Extract:
— BEGIN —

Running the Analysis
Source:vignettes/cookbook_running_the_analysis.Rmd
cookbook_running_the_analysis.Rmd
Setup
We use the r2dii.*
suite of packages to access the most
important functions you’ll learn about. We also use example datasets
from the package r2dii.data, and optional but convenient
functions from the packages dplyr and
readxl.
library(r2dii.match)
library(r2dii.analysis)
library(r2dii.plot)
library(r2dii.data)
library(dplyr, warn.conflicts = FALSE)
library(readxl)
Import data
We need two datasets to begin: a loanbook and an asset-based company dataset (abcd).
To simulate having these data files prepared, we will use the demo data included in the r2dii.data package to create example XLS files using the writexl package.

— END —

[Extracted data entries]
— BEGIN —

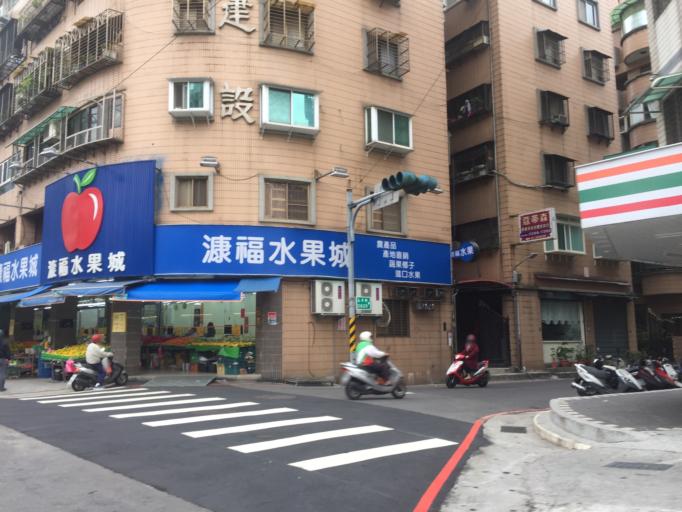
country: TW
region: Taipei
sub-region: Taipei
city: Banqiao
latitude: 25.0921
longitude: 121.4604
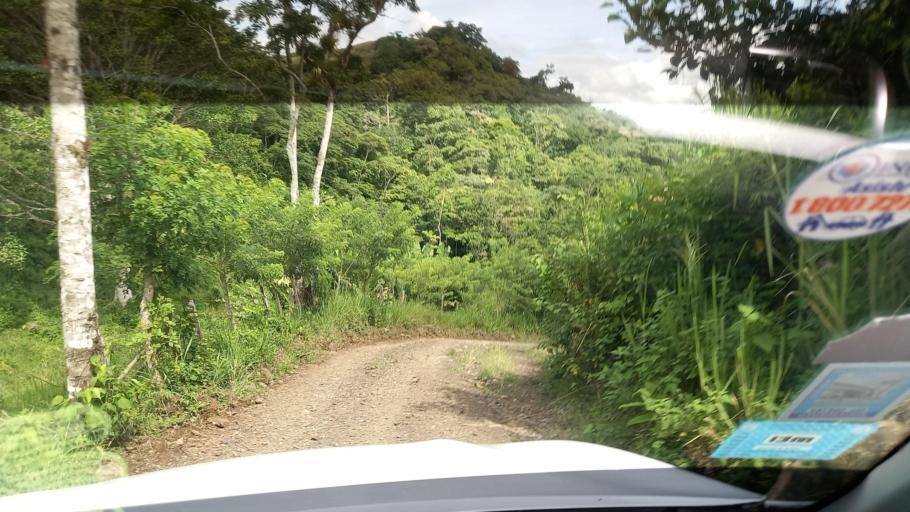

— END —

Directive:
Answer these questions from the analysis page:
1. Which package provides the example datasets?
2. Which two datasets are needed to begin?
3. Which package is used to create the example XLS files?
These items come from a separate source.

Solution for this exercise:
1. r2dii.data
2. A loanbook and an asset-based company dataset (abcd)
3. writexl